● Questions on the material
1. List the demands that the news report on the Israeli doctors' strike says the doctors made when they launched the strike.
2. Extend the news report on the Israeli doctors' strike by writing the next few sentences after its final line.

*** Given passage

The Israel Medical Association yesterday called off sanctions planned in hospitals today, as both doctors and the Finance Ministry resumed negotiations in a bid to end the doctors' eight-week strike.
The IMA announced at a Regional Labor Court hearing yesterday that state-owned hospitals would operate as usual throughout the country today. The association also canceled the overall strike planned for entire days in the coming weeks and said it would exercise restricted sanctions instead.
The IMA's 17,000 doctors launched a strike more than two months ago, demanding a 50 percent pay raise per hour, improving their work terms and increasing doctors' positions.
The talks between the parties had been deadlocked until yesterday.
The agreement to resume the talks was reached after the Regional Labor Court in Tel Aviv yesterday rejected the state's request to issue back-to-work orders to the doctors.
The finance and health ministries had petitioned the court to order the IMA to put an immediate stop to the ongoing strike and to halt any planned obstructions in the future.
Court President Michael Spitzer said there was no way to issue back-to-work orders as the doctors' strike was restricted to sanctions.
He also instructed the parties to negotiate, among other things, doctors' positions, a clause the Finance Ministry had refused to discuss. The number of doctors' positions was last set in the 1977 wage agreement with the IMA.

******
*** The data

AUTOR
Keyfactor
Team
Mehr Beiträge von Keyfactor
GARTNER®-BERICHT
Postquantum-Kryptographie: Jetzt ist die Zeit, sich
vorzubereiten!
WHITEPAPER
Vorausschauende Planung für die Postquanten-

******
*** The data

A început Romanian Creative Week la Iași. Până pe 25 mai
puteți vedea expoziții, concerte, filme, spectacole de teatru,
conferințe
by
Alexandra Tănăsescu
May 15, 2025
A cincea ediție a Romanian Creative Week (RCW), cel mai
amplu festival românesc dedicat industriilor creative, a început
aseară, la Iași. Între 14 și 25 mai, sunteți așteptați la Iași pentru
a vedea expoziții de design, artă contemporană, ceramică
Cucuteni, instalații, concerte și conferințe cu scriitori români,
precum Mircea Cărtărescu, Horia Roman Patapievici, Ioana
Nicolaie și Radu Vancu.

******

● Task responses
1.
- A 50 percent pay raise per hour
- Improved work terms
- More doctors' positions

2.
Following the hearing, the doctors will strike only until 10 A.M. on Sunday. On Monday, outpatient clinics in certain hospitals will shut down (Sheba, Meir, Beilinson, Schneider Children's Medical Center, Hasharon, Hillel Yaffeh, Rambam, Bnei Zion, Carmel, Haemek, Poriya, Sieff and Nahariya ). Next Thursday, outclinics in other hospitals will be closed (Ichilov, Assaf Harofeh, Wolfson, Barzilai, Kaplan, Soroka, Yoseftal, Bikur Holim, Hadassah Ein Kerem, Hadassah Mt. Scopus and Shaare Zedek ). On June 12, doctors will strike only until 10 A.M., and later in the week outclinics will shut down in different hospitals each day.
"We're optimistic and hope the state has realized the doctors have a right to strike," the IMA said yesterday. "We are pleased the court understood the essence of the dispute and the need for both sides to enter negotiations willingly."
The state's representative said the treasury was willing to improve the doctors' terms if they agree to use a time clock. The IMA has refused to comment officially on this proposal so far, but has reportedly agreed to it in exchange for certain benefits.
The Finance Ministry said, "The state took the matter to court with the intention of reducing the harm that the doctors' sanctions caused the public. We expect the IMA to conduct the talks in a businesslike manner, renounce the across-the-board pay raise and start talking about implementing a time clock."